As many of you know, I am a blogger without a presidential candidate. Ever since I wrote that I believed John McCain was too old to be president, I have been precluded from giving voice to my support for any major candidate running for chief executive.
Sorry Jazz, I couldn’t consider Bob Barr. I think that the ascension of a libertarian to the office would be as disastrous as elevating Obama.
That said, many of you have rightly pointed out that I am entirely too negative on this blog and reading my posts on the presidential race is getting to be depressing. You wonder why I can’t write positive, uplifting posts about a candidate that I can get behind and support wholeheartedly. You question why I’m always coming down so hard on Obama and why I slap McCain around on a regular basis.

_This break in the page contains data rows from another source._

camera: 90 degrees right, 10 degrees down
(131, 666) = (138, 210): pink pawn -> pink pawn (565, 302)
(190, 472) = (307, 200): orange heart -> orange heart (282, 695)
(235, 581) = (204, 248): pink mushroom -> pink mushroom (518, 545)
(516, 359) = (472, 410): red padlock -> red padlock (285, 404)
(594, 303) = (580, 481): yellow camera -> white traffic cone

I hear you. As a writer, it’s easy to fall into a rut and reiterate the same points over and over again. How many times can I reveal Obama as the anti-Christ before you start groaning for relief? The same thing happens to commenters too. How many times can you call me a racist and not have it get old? There are only so many ways you can question my sanity, my intelligence, or the true nature of my ancestry.

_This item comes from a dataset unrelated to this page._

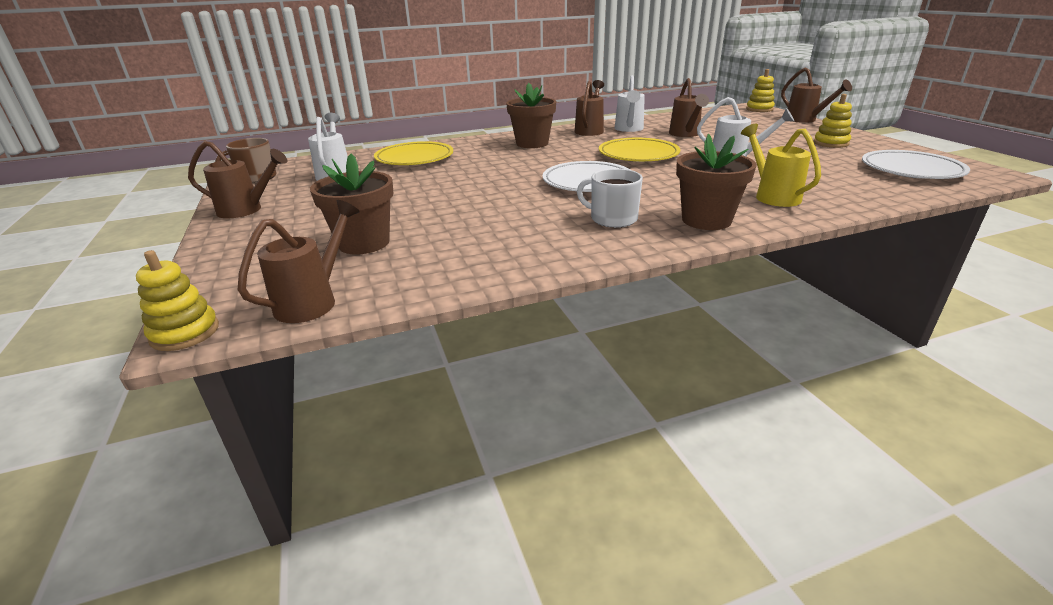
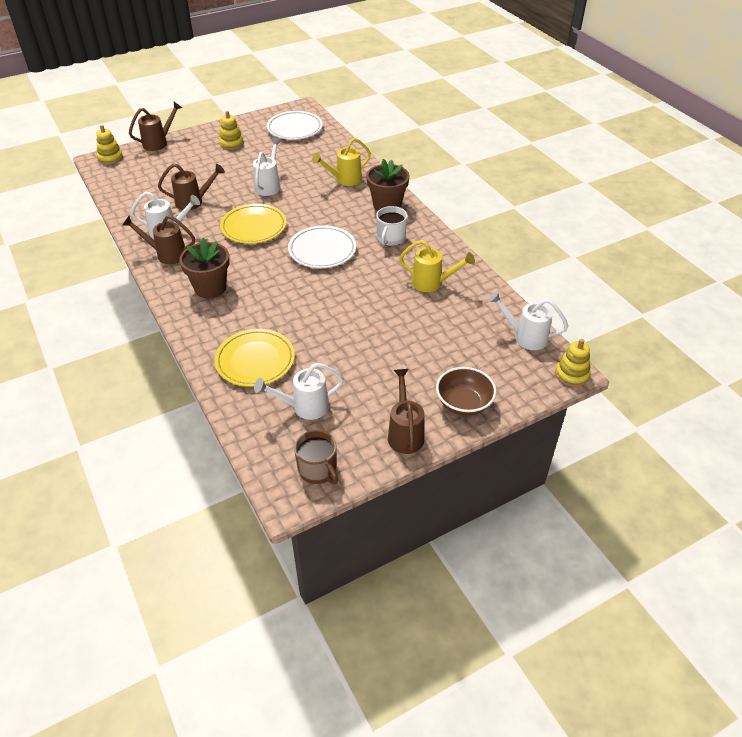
camera: 100 degrees left, 15 degrees up
(244, 242) = (464, 403): none -> brown bowl
(313, 301) = (525, 337): brown watering can -> white watering can
(364, 243) = (450, 339): brown flower pot -> none
(491, 240) = (432, 283): none -> yellow watering can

Therefore, I have decided to temporarily endorse a candidate for president so that I can write positive, glowing blog posts which will advance the candidate’s attempt for high office.
There is little doubt that this candidate is qualified to be president. She has as much executive experience as Obama, is in much better condition than McCain, is prettier than Bob Barr, and has more common sense than Ralph Nader.
Ladies and gentlemen, the next President of the United States…My pet cat Snowball.
Have you ever seen such a vision of feline comeliness? Elegance oozes from every whisker. As far as agility and grace, she makes Obama look like an oaf. She is fearless, kind to grasshoppers, a terror to mice and rabbits, and possesses the innate intelligence and wisdom that this country so desperately needs.
Not qualified you say? Posh! There is as much evidence that she was born in the US and is not a naturalized American citizen as there is to prove the same of Obama. And while she has a little less experience in elected office than Obama, she makes up for that by having made herself queen of my house with all the attendant responsibilities that come with that title.
She is used to exercising authority as when she cuffs our aging Lothario Aramas for coming to close at feeding time. She has complete control of our borders in that any small, furry creature that dares try to enter illegally is summarily dealt with. Not much for due process, our Snowball.
Obama may be a better speaker, although a good argument can be made that when she speaks, she doesn’t meander off into platitudes and empty rhetoric. When Snowball deigns to vocalize her ideas, you know exactly what she is saying; “feed me,” “pet me,” “clean my litterbox you goof.”
A real straight shooter my girl is.
She is a natural politician. I swear you’d be hard pressed to understand what her position is on the economy, on Iraq, on the mortgage crisis, or any other issue – just like any other politicians. She flip flops naturally. And her fund raising ability is something to see. Who could resist that face?
I believe that Snowball, if she were on the ballot, would do very well in many red states and might even make inroads in places like New York and California where the population density of cats exceeds that of people. In short, not only might she be the best candidate, she might have a legitimate shot at throwing the race into the House of Representatives. At that point, all bets are off and anything can happen.
So I would urge you, my friends, to look at Snowball’s candidacy with the seriousness you might look at – oh, say Ralph Nader’s bid. The advantage there is that with Snowball as president, at least we’d know that meat would be on the menu.
I will, from time to time, post about Snowball’s ongoing candidacy just to break up the monotony of the campaign. I might point out that this nation has done worse in choosing a president; Carter, Buchanan, Grant, Hoover – Snowball has it all over them and then some.
If you want elegance, grace, beauty, courage, and that certain imperiousness that we love about our presidents, you can’t do better than support my Snowball for the office of President of the United States.